Copy Protecting Your Software, Part 1

Introduction

So you’ve written the next great killer app. It’s going to be huge. iFart huge. But this is a .NET desktop client or PHP server product. You don’t have the advantage of a locked platform like the iPhone. You need to implement your own copy protection.

This is written with the assumption that any copy protection can be cracked eventually. Hackers have been cracked the copy protection for computer games for years. You can’t prevent your software from being copied if somebody really, really wants to. However, for our purposes, it’s probably much less likely for a cracker to spend large amounts of time trying to crack a niche business application.

Copy Protection != Licensing

Licensing is defining how you want to license your software. Copy protection is implementing controls or DRM to enforce that license. Sometimes you purchase a license for a program. Sometimes you purchase a license for a feature of a program. I’m not sure how many versions of Windows 7 there are, but when you purchase a license for Windows 7 Starter, you’re not going to be able to run Windows 7 Ultimate until you give Microsoft some more money.

When you purchase a license for a desktop application, you’re usually purchasing a license to use all the features of that application. If the vendor wants to license desktop apps on a per feature basis, or have some other way to up sell the customer, they will usually provide different versions of the application and charge accordingly.

Server applications sometimes license on a per connection or even per CPU basis. You have a license for n number of database connections, and if you go over that, any more connections to the database will be refused.

Copy Protection Mechanisms

Floating licenses are a pool of licenses that live on a license server somewhere. When a new instance of a program is started, it talks to the license server and tries to allocate a license from the pool. If all the licenses are taken, you’ll have to wait. The advantage is the licenses are not locked to a particular computer, as they are with node locked licensing.

Node locked licenses are usually locked to the MAC address of the network adapter where the software is being run. When the software is installed, you either send the MAC address and get a license key in return, or the software itself sends the MAC address to a server over the internet, which responds with a license key.

Obfuscation

Nowadays, much of the software out being sold is at a higher level than native code. PHP code is text. You can open it in Notepad and mess with it. .NET executables are byte code.

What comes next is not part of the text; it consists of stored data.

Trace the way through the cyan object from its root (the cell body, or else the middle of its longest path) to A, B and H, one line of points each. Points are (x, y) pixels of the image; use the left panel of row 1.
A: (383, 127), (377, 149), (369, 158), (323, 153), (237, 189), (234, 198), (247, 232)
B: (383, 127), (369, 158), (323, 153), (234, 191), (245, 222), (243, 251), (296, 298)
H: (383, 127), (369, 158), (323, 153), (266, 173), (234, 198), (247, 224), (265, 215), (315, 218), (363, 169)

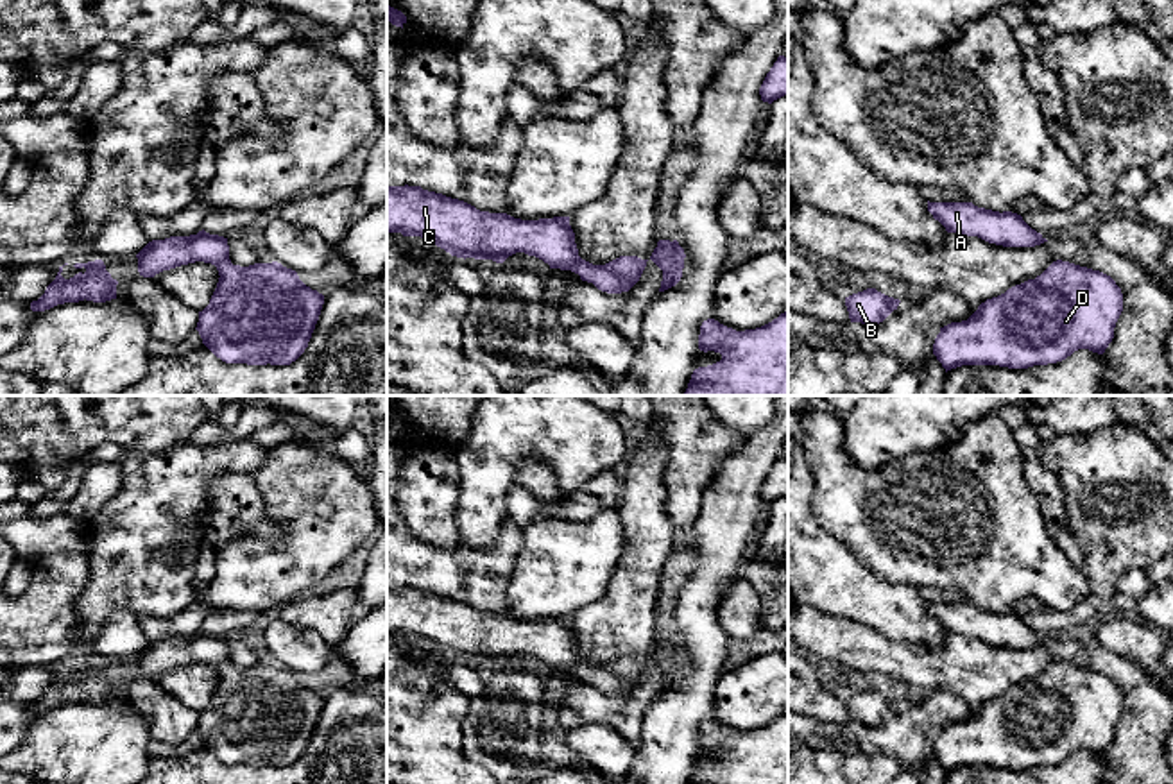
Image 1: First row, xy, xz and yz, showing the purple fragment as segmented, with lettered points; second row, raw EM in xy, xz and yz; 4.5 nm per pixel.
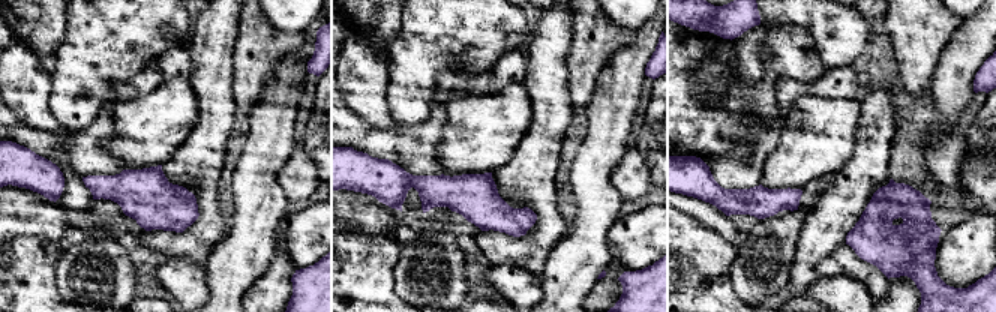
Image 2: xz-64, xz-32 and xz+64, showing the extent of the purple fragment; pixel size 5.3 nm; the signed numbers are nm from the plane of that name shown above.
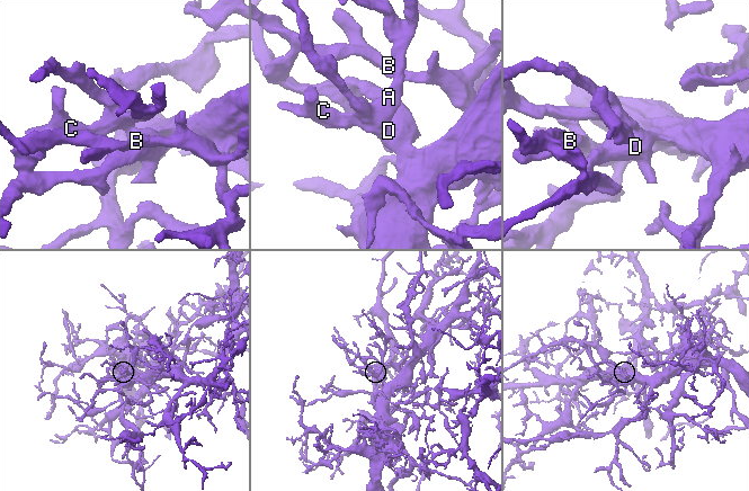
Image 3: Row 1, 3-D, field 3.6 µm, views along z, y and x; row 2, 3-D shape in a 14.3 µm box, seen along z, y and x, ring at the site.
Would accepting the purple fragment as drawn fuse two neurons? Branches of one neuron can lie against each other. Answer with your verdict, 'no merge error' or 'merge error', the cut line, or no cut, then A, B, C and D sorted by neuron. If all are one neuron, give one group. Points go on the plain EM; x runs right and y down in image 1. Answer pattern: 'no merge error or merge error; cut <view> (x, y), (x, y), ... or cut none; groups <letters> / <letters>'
no merge error; cut none; groups A B C D

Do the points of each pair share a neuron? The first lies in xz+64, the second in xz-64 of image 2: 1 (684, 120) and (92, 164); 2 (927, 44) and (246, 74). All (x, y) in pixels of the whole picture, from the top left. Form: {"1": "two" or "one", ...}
{"1": "one", "2": "one"}

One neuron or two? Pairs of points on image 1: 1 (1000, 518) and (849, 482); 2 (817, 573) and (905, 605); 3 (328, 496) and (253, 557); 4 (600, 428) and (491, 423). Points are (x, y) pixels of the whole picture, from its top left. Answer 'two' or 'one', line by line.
1: one
2: one
3: one
4: one

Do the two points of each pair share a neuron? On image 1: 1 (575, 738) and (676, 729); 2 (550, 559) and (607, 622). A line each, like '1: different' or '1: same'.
1: different
2: different

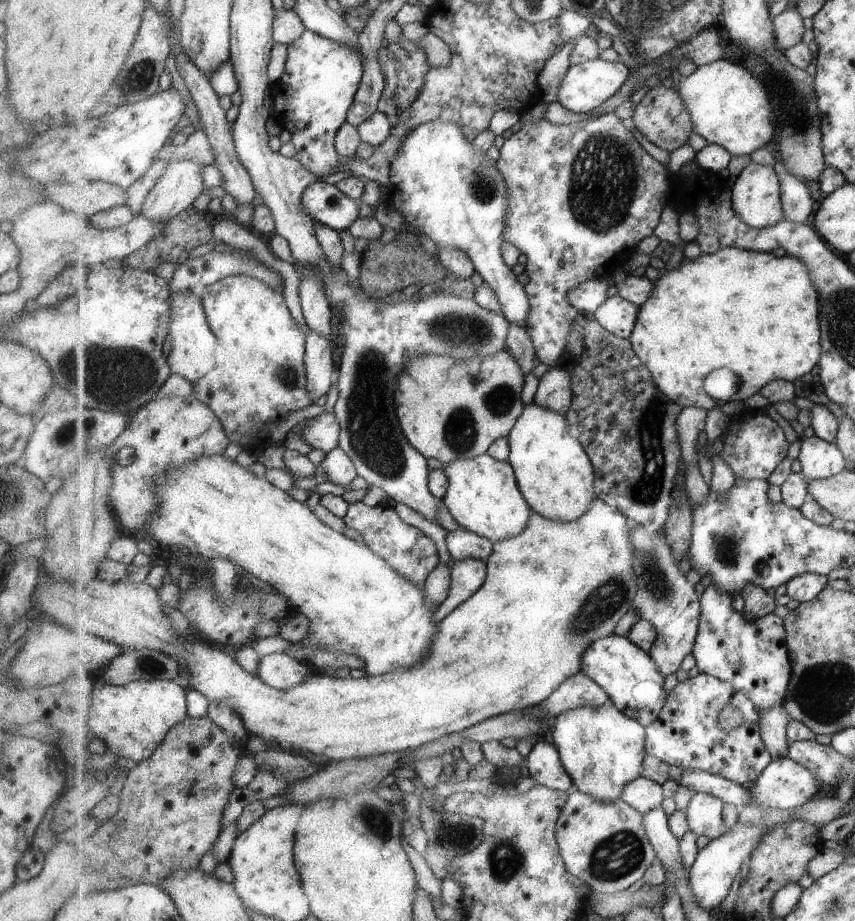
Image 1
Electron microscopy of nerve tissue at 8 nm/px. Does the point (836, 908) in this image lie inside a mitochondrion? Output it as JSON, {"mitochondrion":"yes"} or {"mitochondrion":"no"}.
{"mitochondrion":"yes"}

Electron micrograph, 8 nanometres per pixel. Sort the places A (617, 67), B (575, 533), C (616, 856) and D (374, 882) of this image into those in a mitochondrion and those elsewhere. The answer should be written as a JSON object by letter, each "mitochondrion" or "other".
{"A":"other","B":"other","C":"mitochondrion","D":"other"}

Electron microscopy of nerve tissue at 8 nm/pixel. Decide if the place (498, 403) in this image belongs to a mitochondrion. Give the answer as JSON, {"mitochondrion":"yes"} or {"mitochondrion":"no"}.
{"mitochondrion":"yes"}

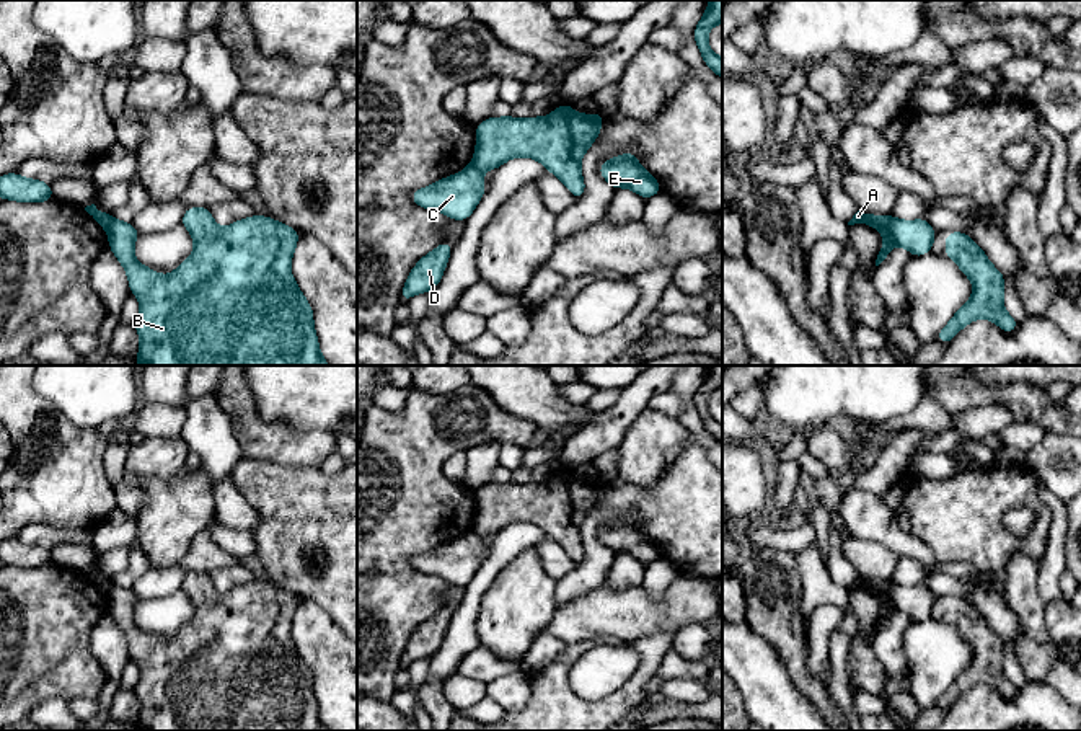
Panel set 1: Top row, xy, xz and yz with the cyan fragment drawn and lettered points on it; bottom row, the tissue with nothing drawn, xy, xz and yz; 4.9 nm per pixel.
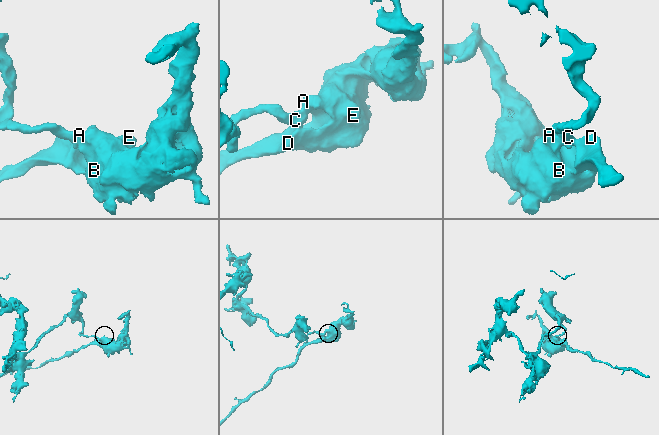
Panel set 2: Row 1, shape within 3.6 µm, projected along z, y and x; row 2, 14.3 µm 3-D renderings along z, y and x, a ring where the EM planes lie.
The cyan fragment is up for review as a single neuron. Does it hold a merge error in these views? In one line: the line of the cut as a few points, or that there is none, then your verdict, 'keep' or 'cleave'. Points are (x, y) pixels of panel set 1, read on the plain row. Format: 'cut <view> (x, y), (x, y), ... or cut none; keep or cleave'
cut yz (889, 583), (895, 607); cleave

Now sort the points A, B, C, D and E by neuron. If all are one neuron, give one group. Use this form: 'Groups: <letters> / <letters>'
Groups: A B D E / C

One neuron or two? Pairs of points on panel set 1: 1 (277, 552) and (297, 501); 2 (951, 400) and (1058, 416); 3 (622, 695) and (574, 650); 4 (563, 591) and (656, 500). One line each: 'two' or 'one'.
1: one
2: one
3: one
4: one

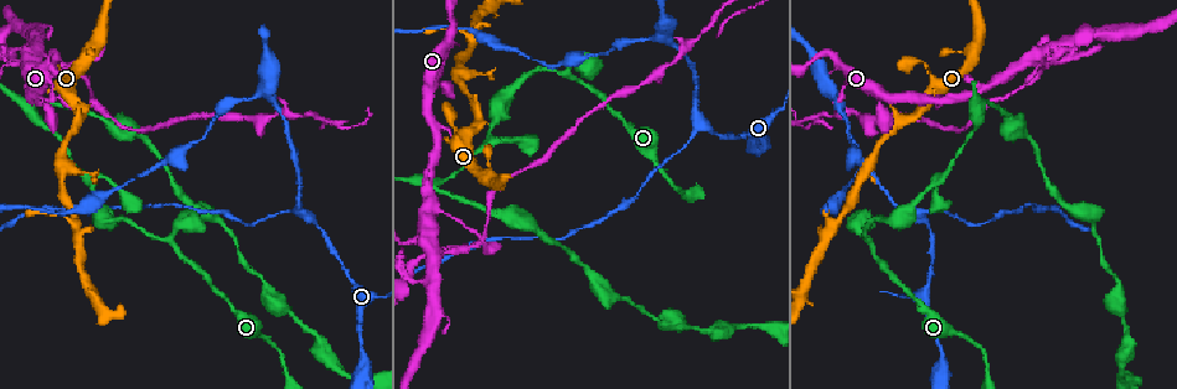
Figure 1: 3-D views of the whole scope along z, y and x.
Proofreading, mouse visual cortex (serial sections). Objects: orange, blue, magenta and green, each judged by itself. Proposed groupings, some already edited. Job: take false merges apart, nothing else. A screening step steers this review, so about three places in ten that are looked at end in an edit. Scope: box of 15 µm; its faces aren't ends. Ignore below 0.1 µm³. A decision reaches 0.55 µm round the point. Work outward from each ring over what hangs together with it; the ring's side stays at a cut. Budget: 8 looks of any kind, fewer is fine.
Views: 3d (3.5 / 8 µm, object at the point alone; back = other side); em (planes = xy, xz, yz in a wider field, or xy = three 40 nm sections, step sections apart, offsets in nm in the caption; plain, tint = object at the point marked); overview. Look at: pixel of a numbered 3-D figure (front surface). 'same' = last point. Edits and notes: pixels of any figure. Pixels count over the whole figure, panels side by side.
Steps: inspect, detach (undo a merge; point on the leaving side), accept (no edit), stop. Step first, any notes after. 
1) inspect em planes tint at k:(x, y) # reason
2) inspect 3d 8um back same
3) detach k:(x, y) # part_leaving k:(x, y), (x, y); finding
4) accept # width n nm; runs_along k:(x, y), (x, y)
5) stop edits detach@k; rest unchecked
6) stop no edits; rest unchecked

inspect 3d 3.5um back at 1:(308, 217) # a narrow waist

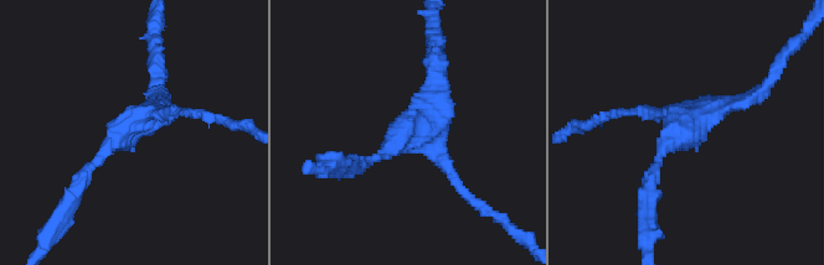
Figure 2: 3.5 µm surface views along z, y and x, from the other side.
inspect em planes tint at 2:(411, 127) # arms 3; arm_widths 150, 200, 200 nm

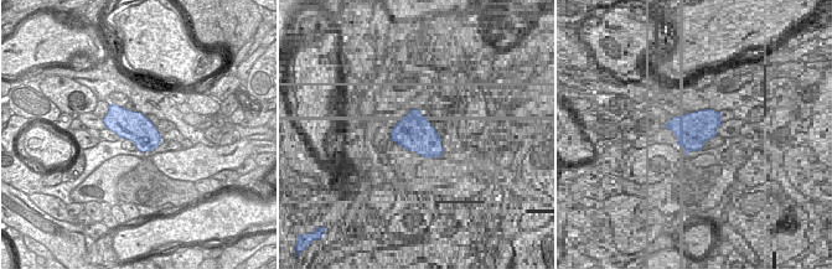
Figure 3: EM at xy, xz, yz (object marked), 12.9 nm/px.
accept # runs_along 2:(652, 176), (680, 126), (753, 95); continuous, no second cell

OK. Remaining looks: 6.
inspect 3d 3.5um at 1:(161, 162) # thick turns thin

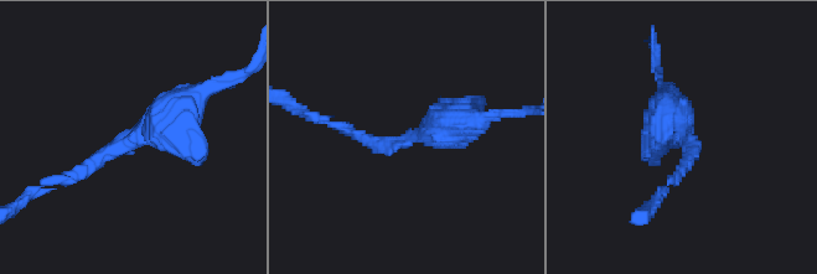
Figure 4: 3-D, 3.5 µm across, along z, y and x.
inspect em planes tint at 4:(121, 143) # arm_widths 150, 500 nm

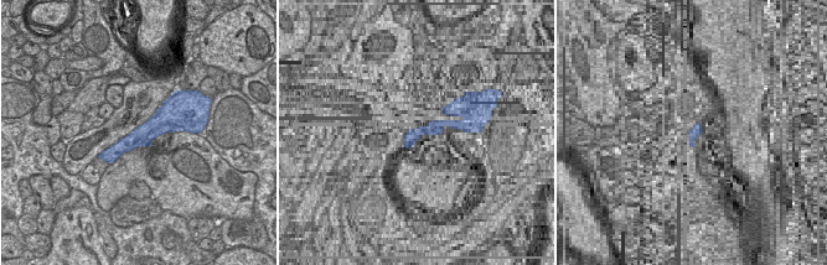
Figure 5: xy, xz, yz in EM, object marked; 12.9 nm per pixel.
inspect em xy step 2 tint same

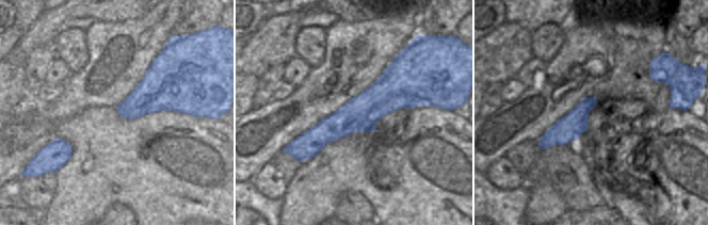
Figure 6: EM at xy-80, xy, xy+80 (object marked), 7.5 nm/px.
accept # one cell here

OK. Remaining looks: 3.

You can download .NET Reflector and disassemble it.

If you integrate or write your own copy protection in one of these interpreted languages, it will be trivial for somebody to circumvent your protection mechanism. Obfuscators encrypt your source code or byte code in a way that prevents attackers from looking at it. Like anything else, it can probably be cracked if somebody really wants to, but it will prevent the majority of people from trying.